[[ DATA IN THIS EXERCISE open ]]

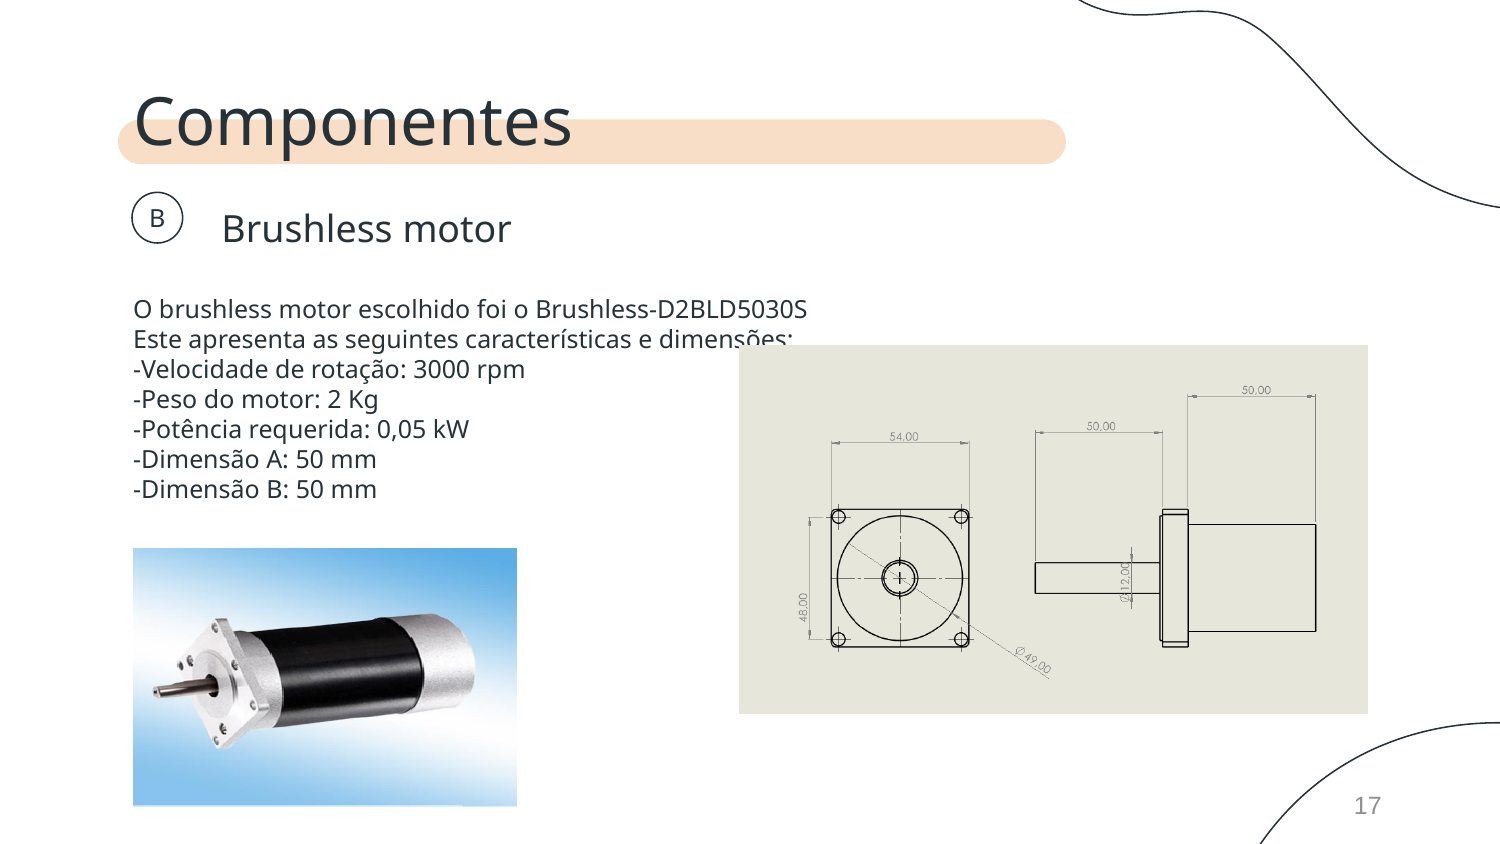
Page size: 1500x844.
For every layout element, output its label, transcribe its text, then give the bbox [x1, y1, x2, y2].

text_box B [131, 192, 183, 244]
picture [739, 344, 1369, 715]
title Componentes [118, 63, 1382, 165]
slide_number 17 [1059, 782, 1397, 828]
subtitle Brushless motor [206, 189, 604, 251]
subtitle O brushless motor escolhido foi o Brushless-D2BLD5030S Este apresenta as seguintes características e dimensões: -Velocidade de rotação: 3000 rpm -Peso do motor: 2 Kg -Potência requerida: 0,05 kW -Dimensão A: 50 mm -Dimensão B: 50 mm [118, 278, 856, 380]
picture [131, 547, 517, 807]
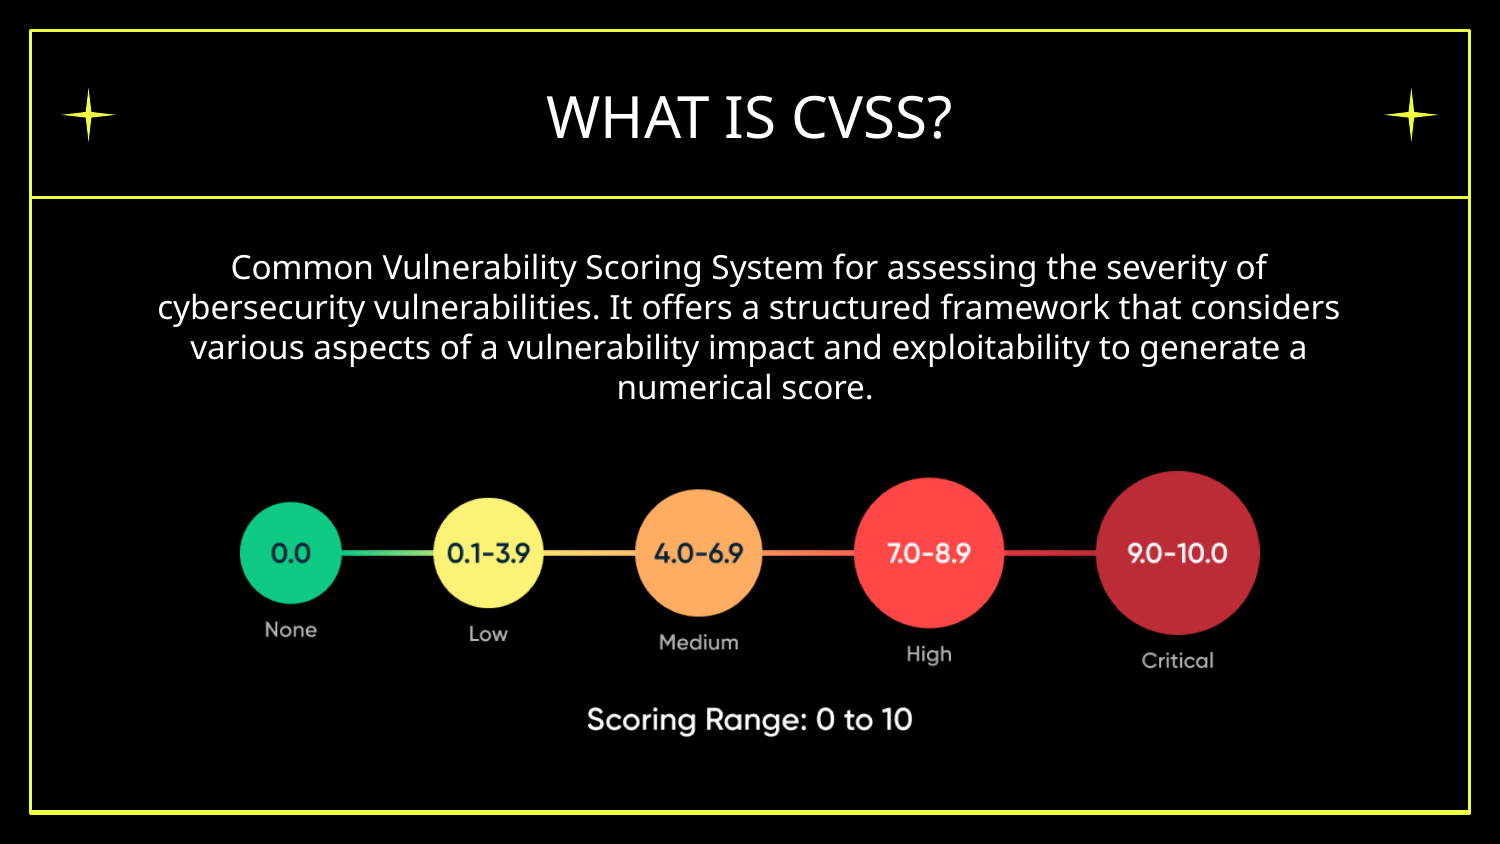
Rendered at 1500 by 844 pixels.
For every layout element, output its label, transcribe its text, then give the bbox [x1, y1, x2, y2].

list Common Vulnerability Scoring System for assessing the severity of cybersecurity vulnerabilities. It offers a structured framework that considers various aspects of a vulnerability impact and exploitability to generate a numerical score. [116, 231, 1384, 756]
title WHAT IS CVSS? [115, 88, 1385, 166]
picture [240, 471, 1260, 742]
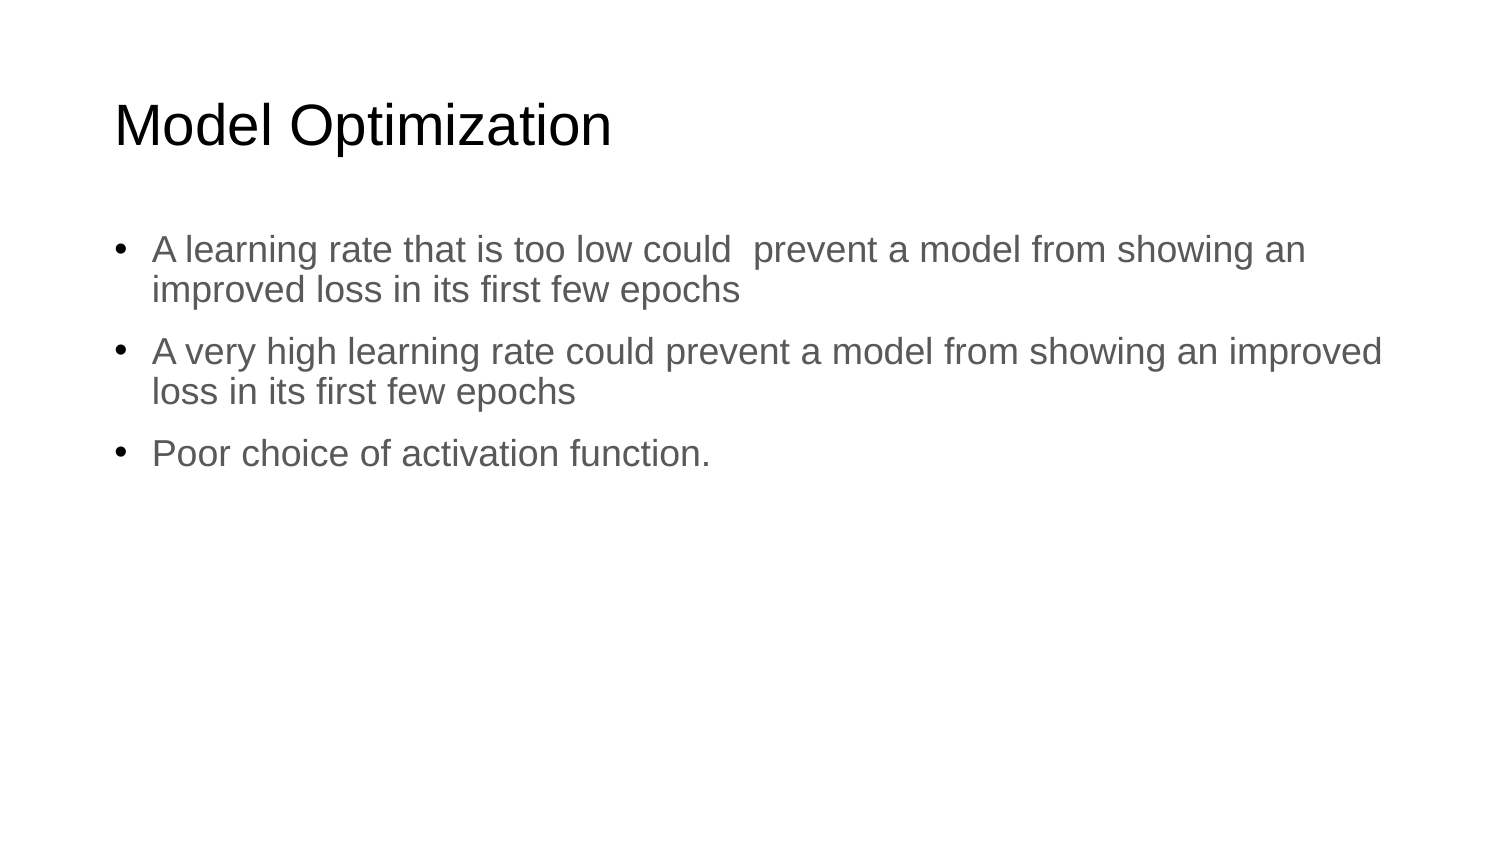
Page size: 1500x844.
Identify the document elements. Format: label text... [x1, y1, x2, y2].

title Model Optimization [103, 44, 1397, 208]
list A learning rate that is too low could prevent a model from showing an improved loss in its first few epochs A very high learning rate could prevent a model from showing an improved loss in its first few epochs Poor choice of activation function. [103, 224, 1397, 760]
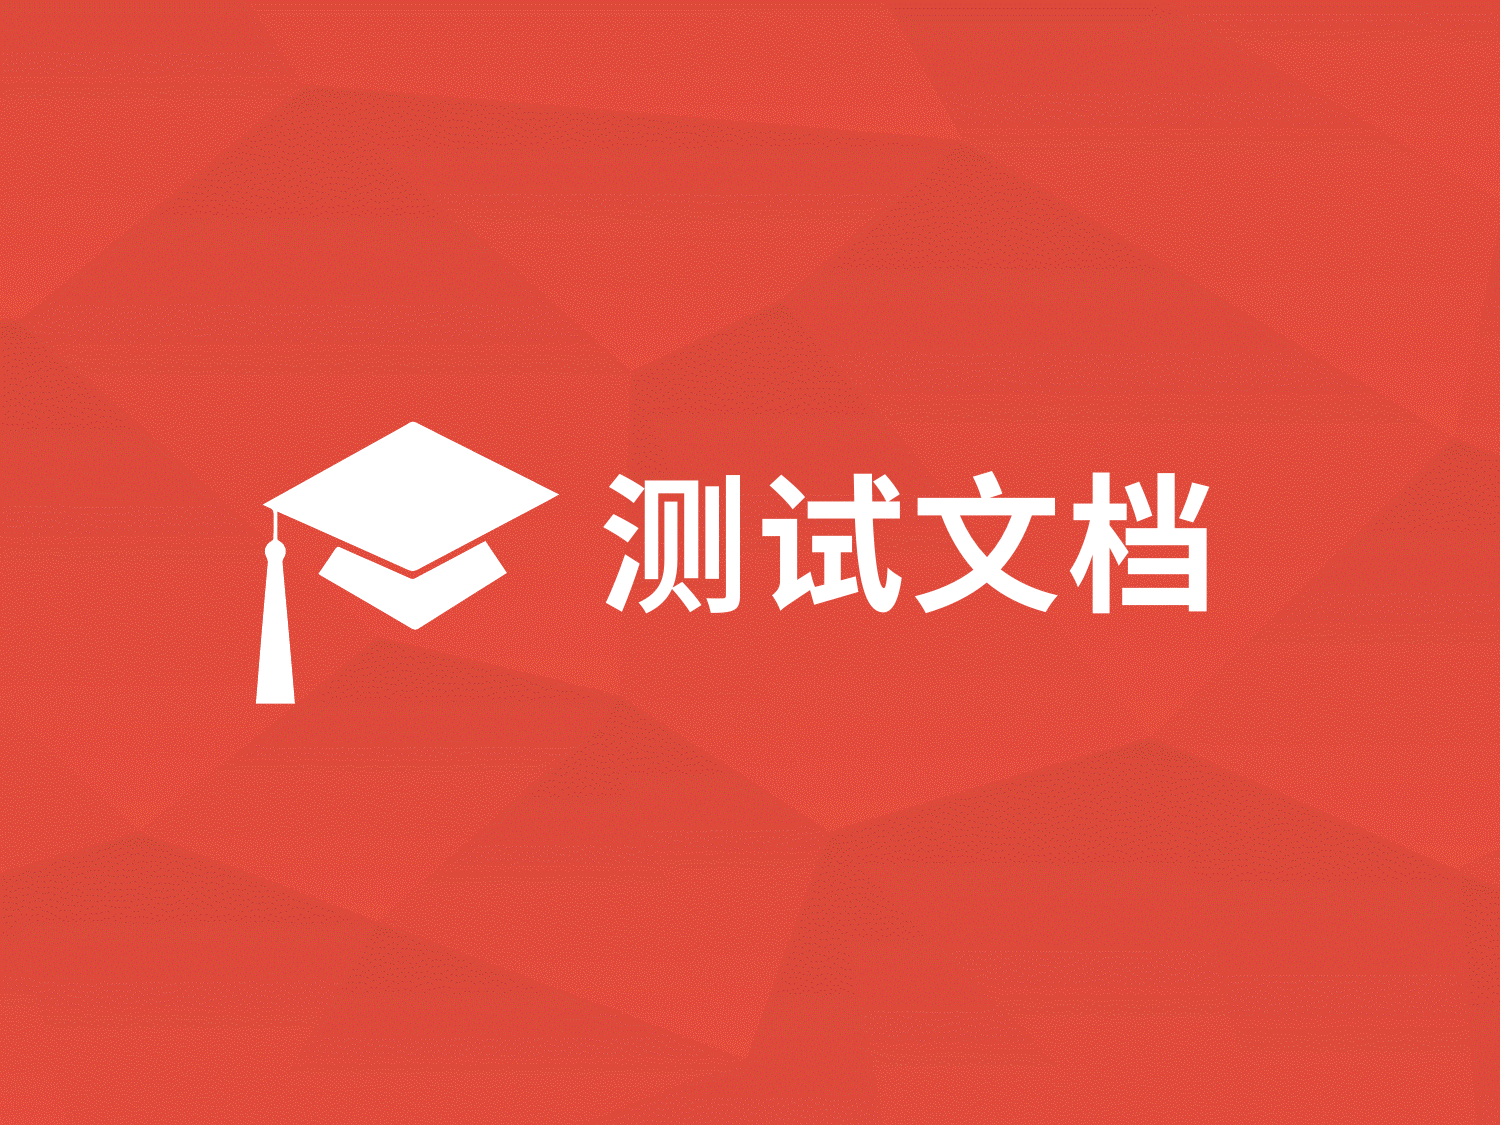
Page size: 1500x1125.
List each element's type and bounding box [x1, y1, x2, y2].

text_box [255, 421, 1245, 704]
picture [0, 0, 1500, 1125]
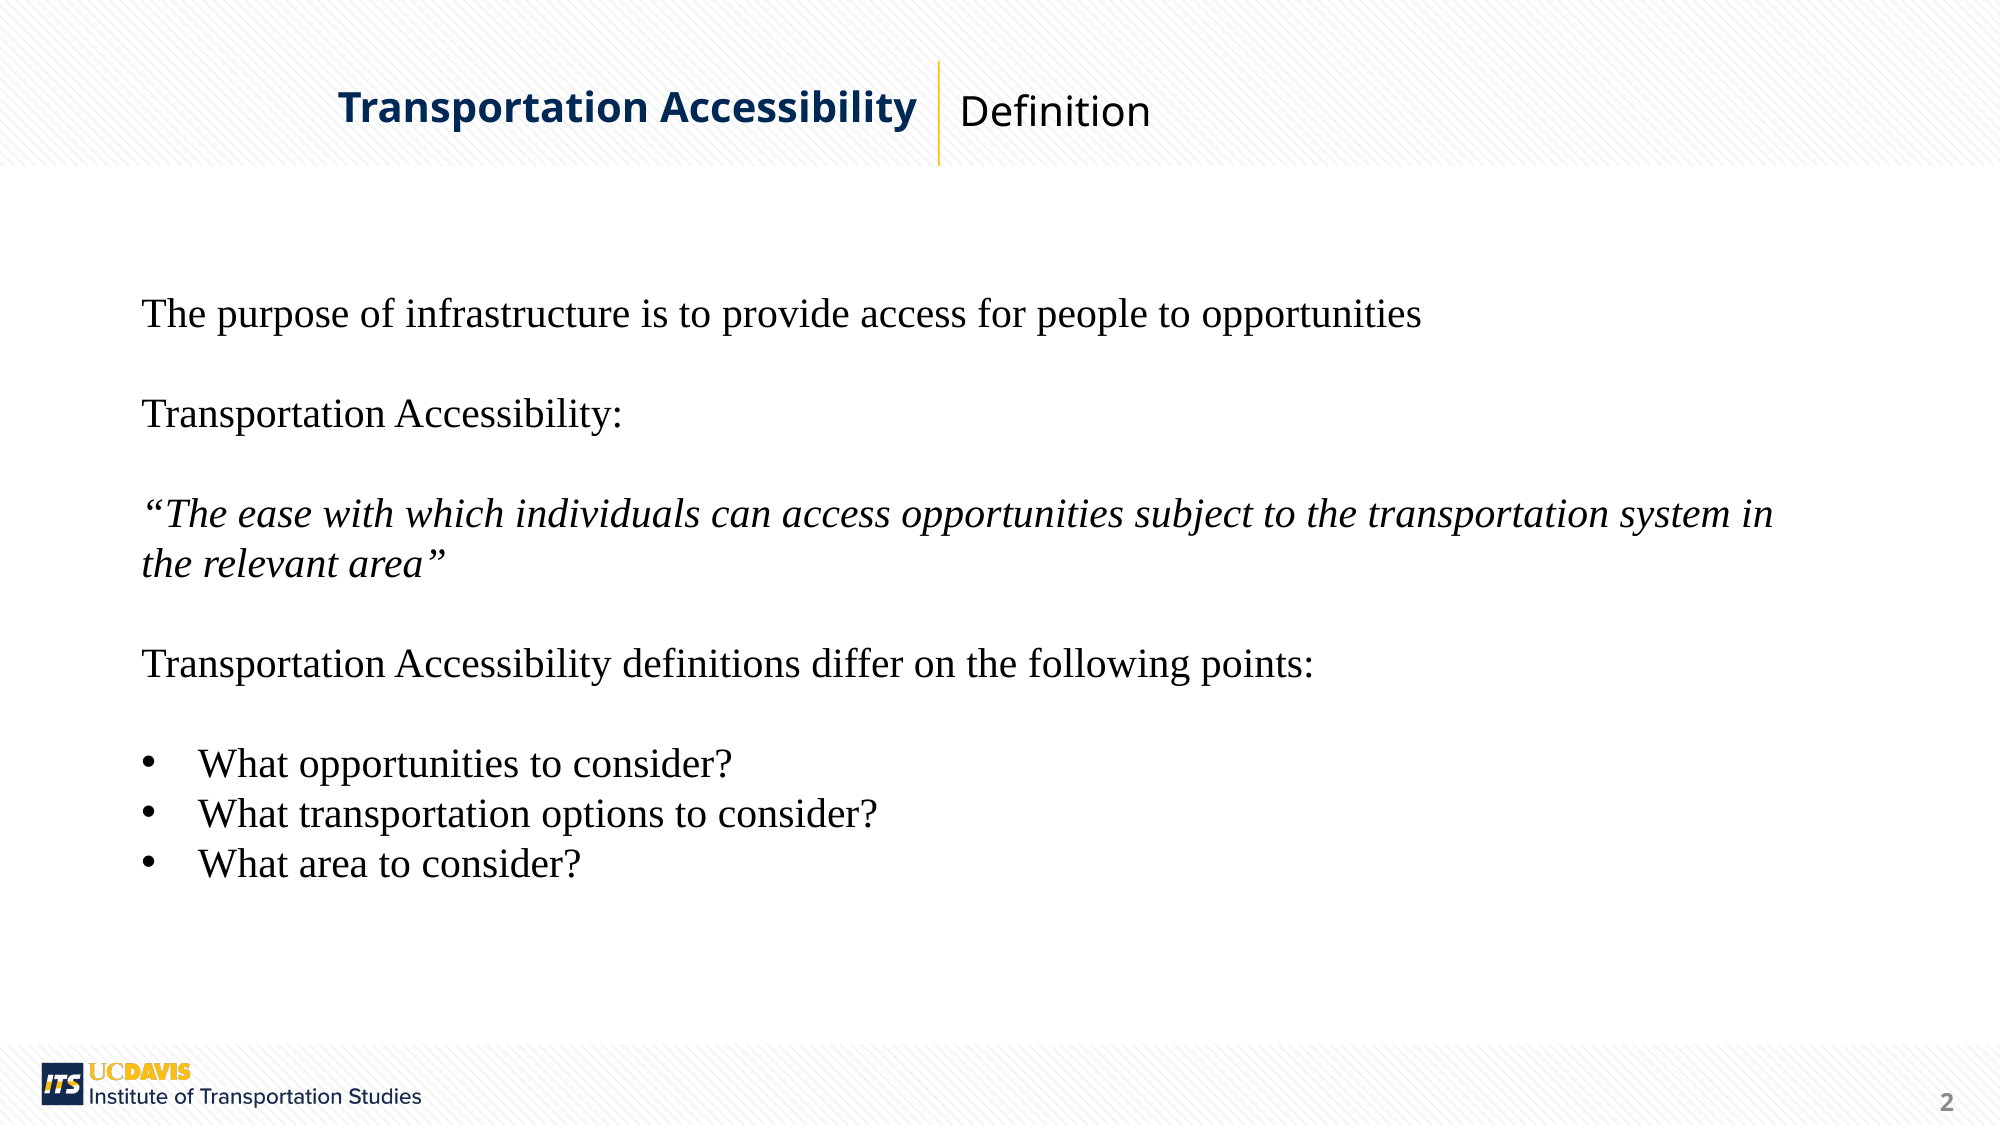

[[ DATA IN THIS EXERCISE closed ]]

◆ JOB: What you need to copy is the run of lines from the one holding "List each element's" through the end of the data, exactly and only, both ends included, pictures omitted.

◆ RESPONSE TO THE TASK:
List each element's type and bounding box [x1, y1, x2, y2].

text_box [255, 421, 1245, 704]
picture [0, 0, 1500, 1125]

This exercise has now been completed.